▶ **What this task involves**: Return only the lines of the listing below that run from the line with "font-size:22px; color:#3a3a3a; white-space:nowrap;" through the line with "display:flex; gap:20px; padding:28px", both ends included, exactly as written.

(Beginning of Data extracts)

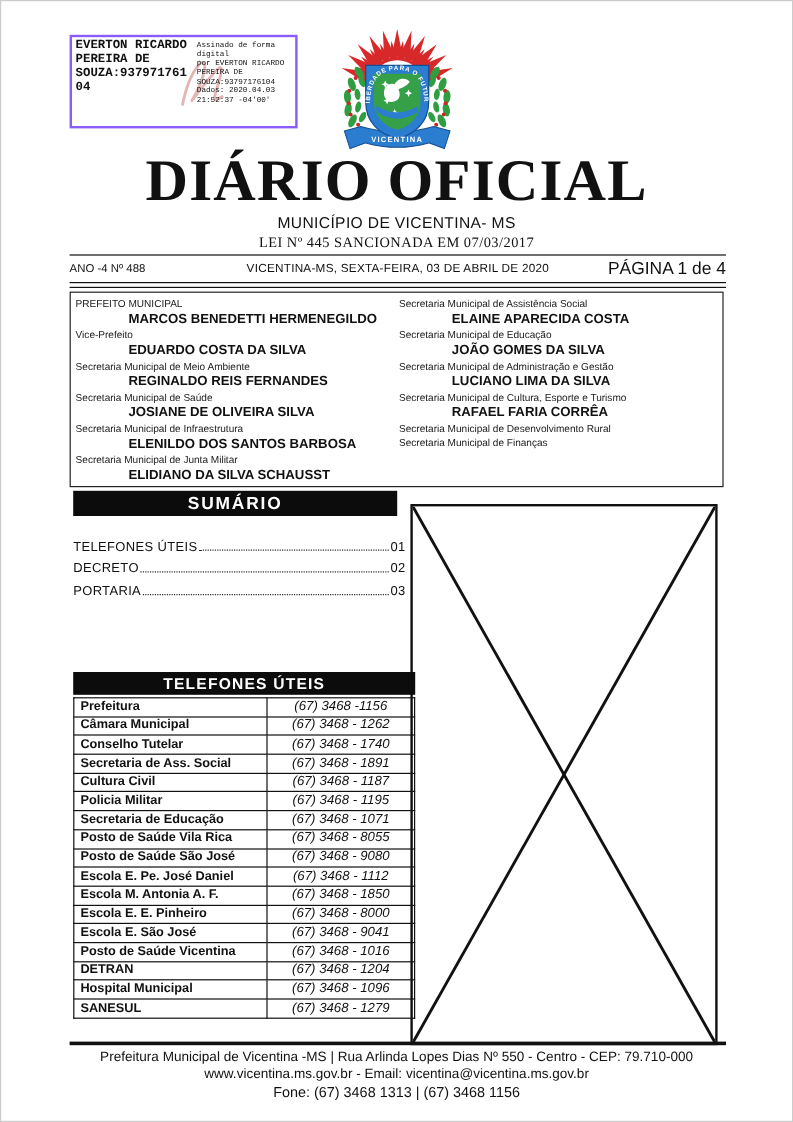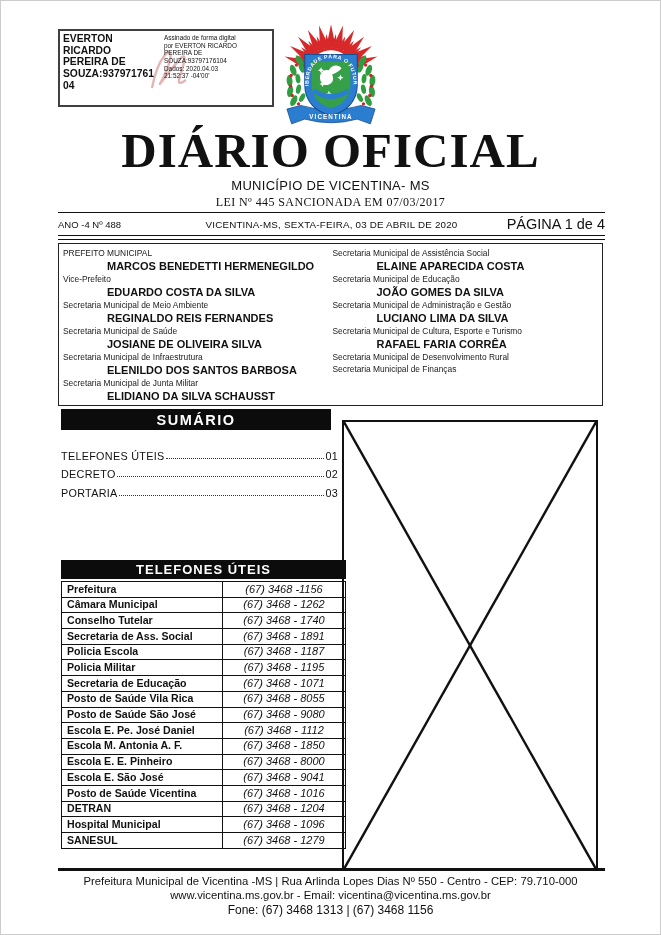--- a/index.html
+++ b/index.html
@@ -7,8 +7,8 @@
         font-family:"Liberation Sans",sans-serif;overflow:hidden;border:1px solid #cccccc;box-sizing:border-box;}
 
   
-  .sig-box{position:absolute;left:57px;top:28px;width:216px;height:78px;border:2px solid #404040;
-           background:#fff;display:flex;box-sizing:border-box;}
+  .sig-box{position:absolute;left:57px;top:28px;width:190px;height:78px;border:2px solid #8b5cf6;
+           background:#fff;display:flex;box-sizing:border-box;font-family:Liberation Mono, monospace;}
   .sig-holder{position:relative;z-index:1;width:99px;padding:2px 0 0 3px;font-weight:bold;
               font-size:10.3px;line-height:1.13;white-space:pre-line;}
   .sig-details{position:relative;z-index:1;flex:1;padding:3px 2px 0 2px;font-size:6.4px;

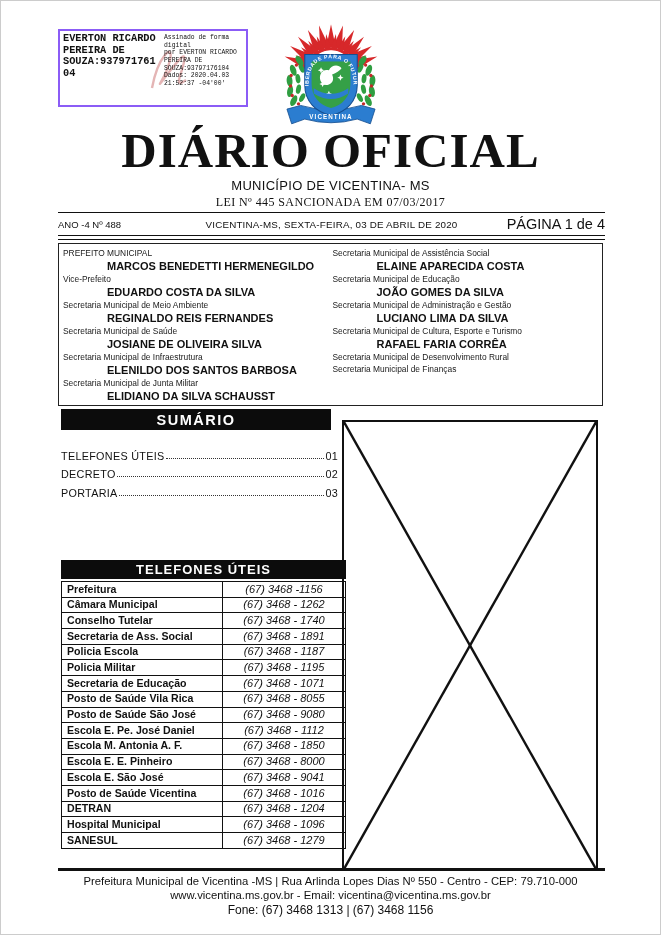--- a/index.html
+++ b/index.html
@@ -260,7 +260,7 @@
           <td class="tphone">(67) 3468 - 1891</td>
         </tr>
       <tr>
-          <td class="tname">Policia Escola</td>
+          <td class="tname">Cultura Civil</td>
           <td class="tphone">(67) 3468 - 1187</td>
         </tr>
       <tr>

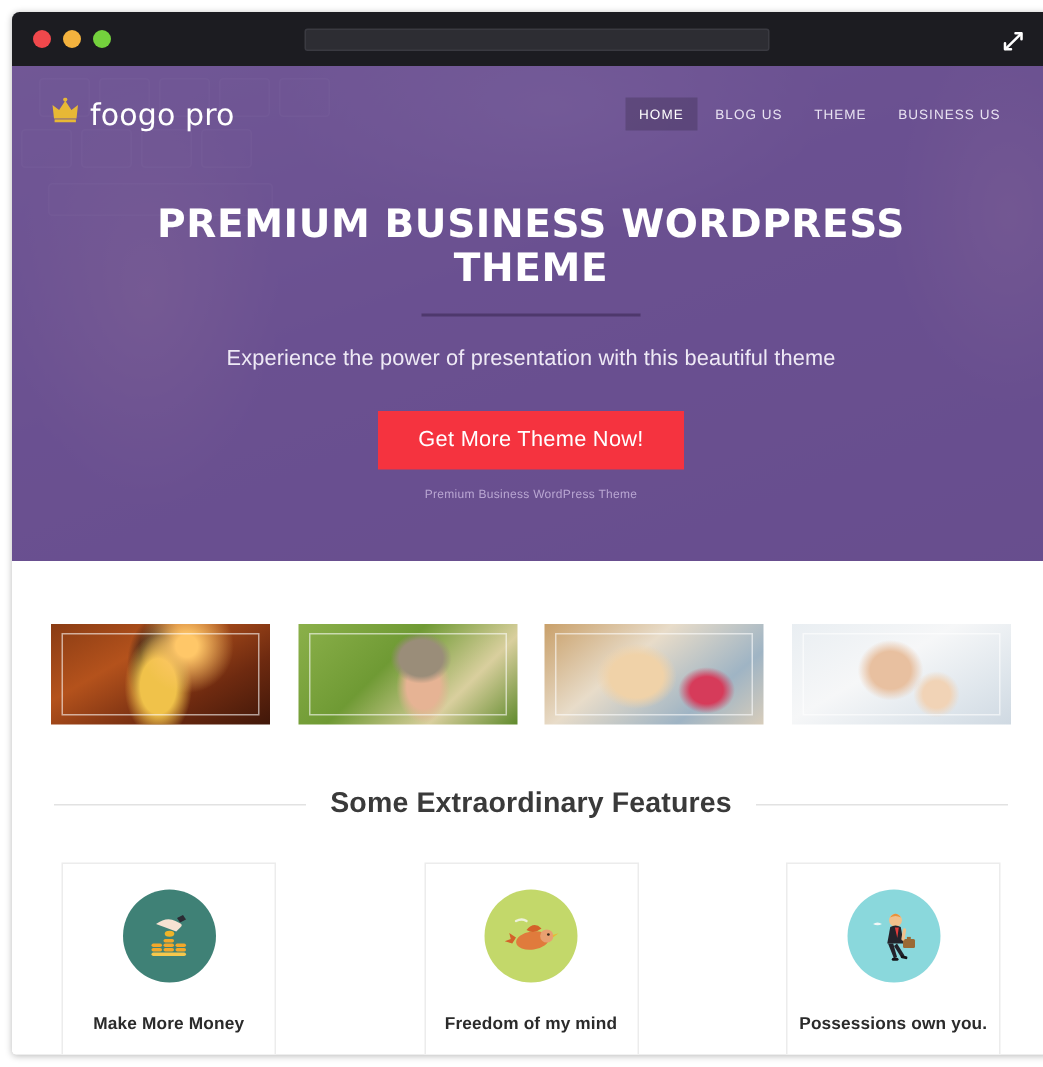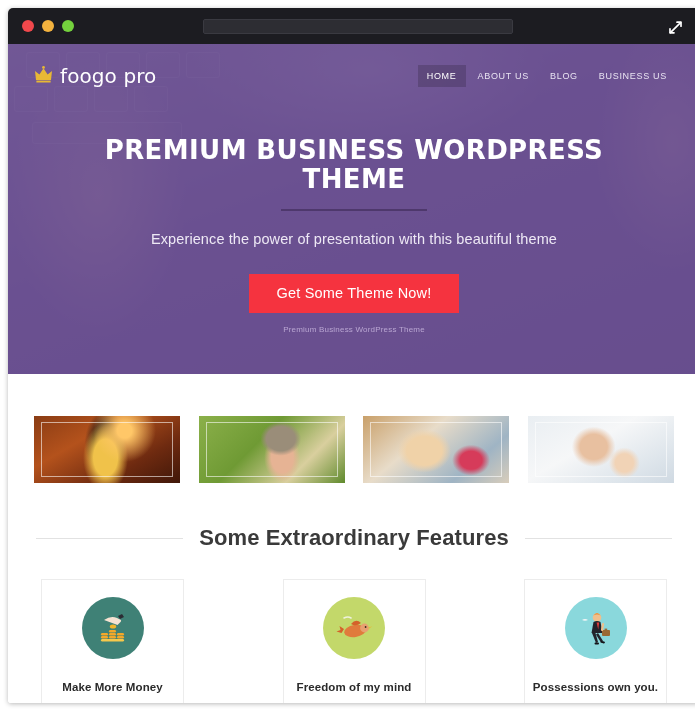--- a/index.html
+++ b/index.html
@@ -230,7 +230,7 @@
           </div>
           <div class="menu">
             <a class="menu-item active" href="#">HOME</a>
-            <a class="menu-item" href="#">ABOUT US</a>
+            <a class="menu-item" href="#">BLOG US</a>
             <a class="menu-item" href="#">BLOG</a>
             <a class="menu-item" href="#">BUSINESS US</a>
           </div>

(End of Data extracts)
(Beginning of Data extracts)

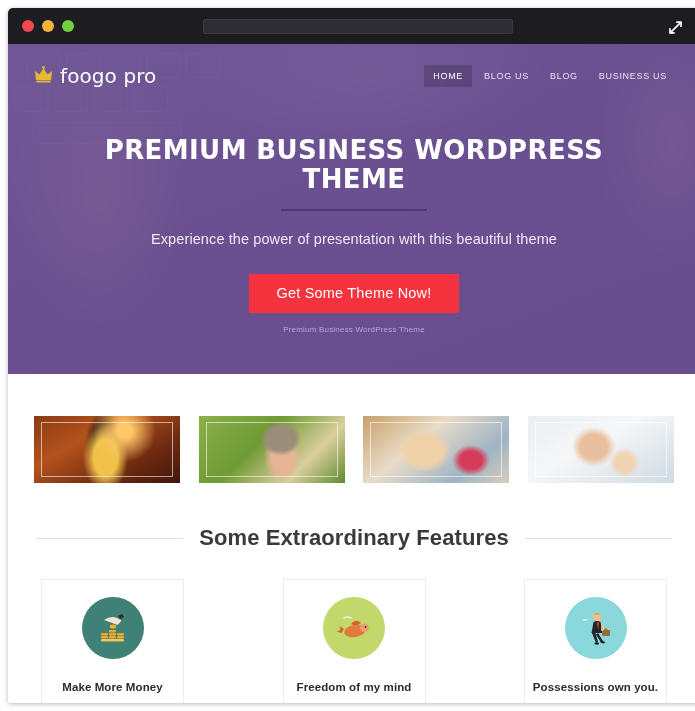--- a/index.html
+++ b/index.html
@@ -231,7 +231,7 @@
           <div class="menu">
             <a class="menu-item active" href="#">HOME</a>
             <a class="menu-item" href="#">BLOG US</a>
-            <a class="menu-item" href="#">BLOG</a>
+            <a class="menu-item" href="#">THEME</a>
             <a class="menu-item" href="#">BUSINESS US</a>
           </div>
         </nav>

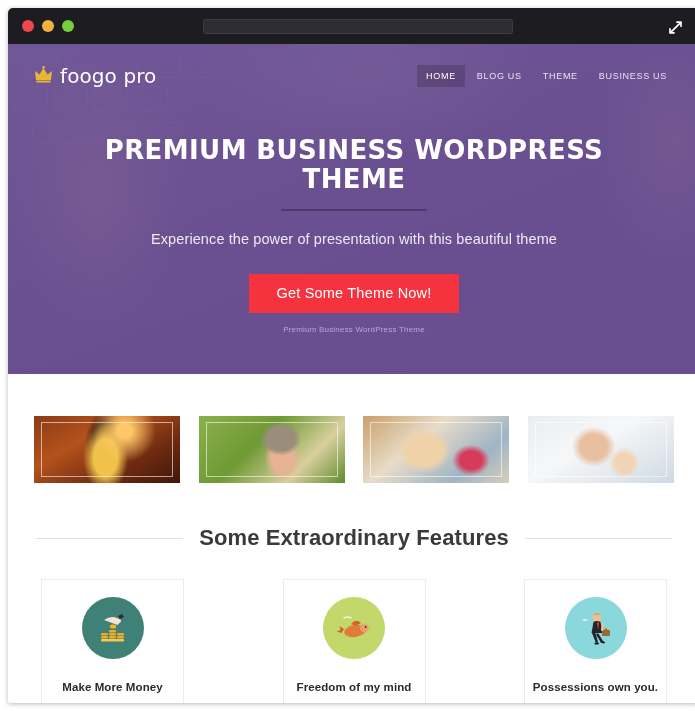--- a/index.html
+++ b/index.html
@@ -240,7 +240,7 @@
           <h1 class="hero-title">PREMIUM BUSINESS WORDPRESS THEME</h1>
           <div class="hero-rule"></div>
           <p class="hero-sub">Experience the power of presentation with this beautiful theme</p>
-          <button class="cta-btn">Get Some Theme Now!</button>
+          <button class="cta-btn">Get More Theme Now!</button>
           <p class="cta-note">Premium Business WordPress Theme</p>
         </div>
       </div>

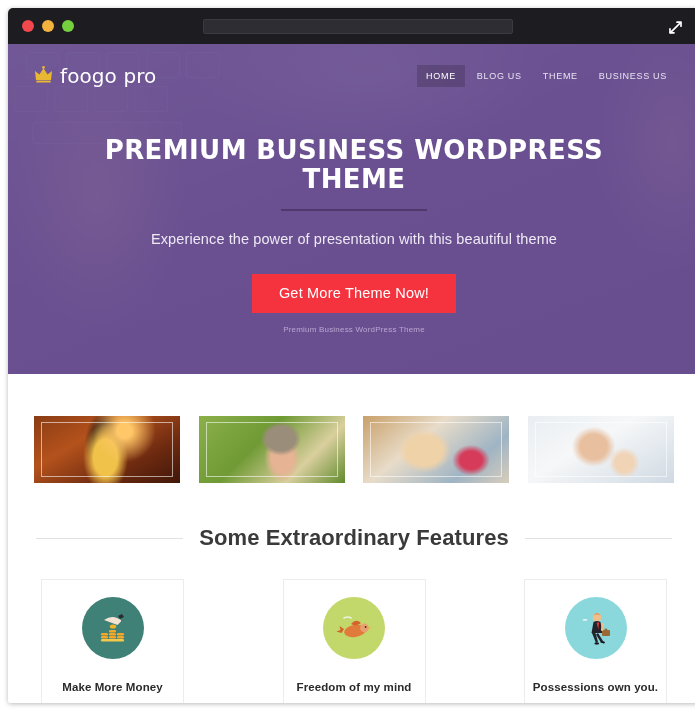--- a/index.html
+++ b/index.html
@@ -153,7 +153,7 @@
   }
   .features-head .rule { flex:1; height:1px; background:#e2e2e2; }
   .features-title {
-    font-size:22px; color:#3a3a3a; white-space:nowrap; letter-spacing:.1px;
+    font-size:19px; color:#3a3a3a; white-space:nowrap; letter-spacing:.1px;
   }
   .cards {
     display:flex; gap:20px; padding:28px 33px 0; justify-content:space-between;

(End of Data extracts)

▶ **Task output**:
-    font-size:22px; color:#3a3a3a; white-space:nowrap; letter-spacing:.1px;
+    font-size:19px; color:#3a3a3a; white-space:nowrap; letter-spacing:.1px;
   }
   .cards {
     display:flex; gap:20px; padding:28px 33px 0; justify-content:space-between;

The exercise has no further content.